Ты ничего не ответила.
– Ты боишься говорить ему?
– Нет, конечно не боюсь, – вздохнув, ты подняла ноги на спинку дивана. – О, Эбби. Мне не на что жаловаться. Раф – замечательный мужчина. Бесспорно, он самый большой романтик, которого я когда-либо встречала. Каждый день, проведенный с ним, напоминает сон. Но как бы это сказать… – ты сделала глубокий вдох, – в нем есть некое высокомерие. Я понимаю, что это часть его культуры, но иногда мне кажется, что я должна мириться с его плохим поведением лишь потому, что он мужчина. Как будто он обладает особой свободой, которой нет у меня, – ты бросила на меня холодный взгляд. – Но что я могу с этим поделать?!
Теперь наши взгляды пересеклись, и я спросила:
– Ты уверена?
– Уверена в чем?
– Что ты ничего не можешь с этим поделать.
– Что ты имеешь в виду? – ты изменилась в голосе, словно готовясь к защите.
– Я имею в виду то, что тебе нужно бросить его.
Ты слегка оторопела:
– Нет.
– То, что ты говоришь о нем, правда, Элиза. Ты замечала, как он ведет себя с этой француженкой, Мирель Соваж?
– Что ты такое говоришь? – ты смотрела на меня в изумлении. – Ты думаешь, я бы не узнала, если бы он изменял мне? Да, он далеко не идеален, но он не станет мне изменять. Никогда, – опустив ноги, ты встала с дивана. – Слушай, мне очень жаль. Я не должна была вот так срываться. Конечно, я хочу ребенка. Дело не в этом. Я разберусь со всем. Мы с Рафом вместе со всем разберемся.
Ты вышла в прихожую, уронив на пол свой сморщенный кожаный рюкзак. Подняв его с пола, ты накинула обе лямки на плечи, как папуас. Слезы в твоих глазах высохли, и они стали похожи на нефрит.

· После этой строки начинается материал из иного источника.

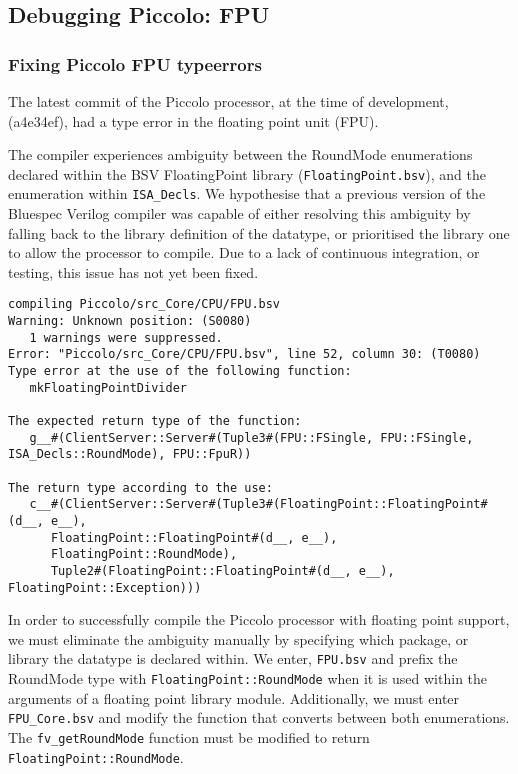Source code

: \documentclass[a4paper,8pt]{report}
\begin{document}
\subsection{Debugging Piccolo: FPU}
\subsubsection{Fixing Piccolo FPU typeerrors}
The latest commit of the Piccolo processor, at the time of development, (a4e34ef), had
a type error in the floating point unit (FPU). 

The compiler experiences ambiguity between the RoundMode enumerations declared
within the BSV FloatingPoint library (\texttt{FloatingPoint.bsv}), and the
enumeration within \texttt{ISA\_Decls}. We hypothesise that a previous version
of the Bluespec Verilog compiler was capable of either resolving this ambiguity
by falling back to the library definition of the datatype, or prioritised the
library one to allow the processor to compile. Due to a lack of continuous
integration, or testing, this issue has not yet been fixed.

\begin{verbatim}
compiling Piccolo/src_Core/CPU/FPU.bsv
Warning: Unknown position: (S0080)
   1 warnings were suppressed.
Error: "Piccolo/src_Core/CPU/FPU.bsv", line 52, column 30: (T0080)
Type error at the use of the following function:
   mkFloatingPointDivider

The expected return type of the function:
   g__#(ClientServer::Server#(Tuple3#(FPU::FSingle, FPU::FSingle, ISA_Decls::RoundMode), FPU::FpuR))

The return type according to the use:
   c__#(ClientServer::Server#(Tuple3#(FloatingPoint::FloatingPoint#(d__, e__),
      FloatingPoint::FloatingPoint#(d__, e__),
      FloatingPoint::RoundMode),
      Tuple2#(FloatingPoint::FloatingPoint#(d__, e__), FloatingPoint::Exception)))
\end{verbatim}

In order to successfully compile the Piccolo processor with floating point
support, we must eliminate the ambiguity manually by specifying which package,
or library the datatype is declared within. We enter, \texttt{FPU.bsv} and prefix the
RoundMode type with \texttt{FloatingPoint::RoundMode} when it is used within the
arguments of a floating point library module. Additionally, we must enter
\texttt{FPU\_Core.bsv} and modify the function that converts between both
enumerations. The \texttt{fv\_getRoundMode} function must be modified to return
\texttt{FloatingPoint::RoundMode}.
\end{document}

Внезапно мне захотелось рассказать тебе о том случае на мосту. Впервые за много лет мне захотелось все тебе рассказать. Мне хотелось описать все, что произошло после того, как я спрыгнула. Больничная палата, лица моих родителей – то четкие, то с размытыми очертаниями. Дикая пульсирующая боль на месте разреза, сделанного для нефрэктомии. Закрепленный на потолке телевизор, показывающий красивые пейзажи, бабочек, порхающих вверх-вниз. Раскрывающийся хоботок погружается внутрь цветка. Гусеница, ползающая по листу баньяна. Отойдя от наркоза, я попросила медсестру показать мне мою разорванную почку. Ее проткнули ребра, сломанные при ударе об лед. Медсестра отказалась. Мне еще долго снилась почка – жуткий красный комок, похожий на абортированный плод.
Выписавшись из больницы, я вернулась домой, в свою тускло освещенную спальню со старыми обоями с изображениями кроликов. Потрогав живот, я нащупала толстый слой марли. Там, внутри, сидела глубокая, словно стягивающаяся пружина, боль. Но вот пружина сжалась и затвердела. И когда я оторвала марлю от раны, открылась темно-красная выемка – лужица, не вселяющее надежды на то, что она когда-нибудь затянется.
Глава одиннадцатая
То, что я сказала, должно было остаться между нами, но я услышала крик Рафаэля, доносившийся из твоей спальни: «Мирель тут вообще ни при чем!»
Я подслушивала, стоя в коридоре, улавливая в твоем голосе нотки возмущения. Я не могла разобрать твоих слов, но услышала слова Рафаэля: «Вот! Вот то, что я имею в виду. Ты типичная американка. Вечно ревнуешь. Я не могу быть свободным с тобой, если ты хочешь держать меня как домашнее животное. Я мужчина, а не собака».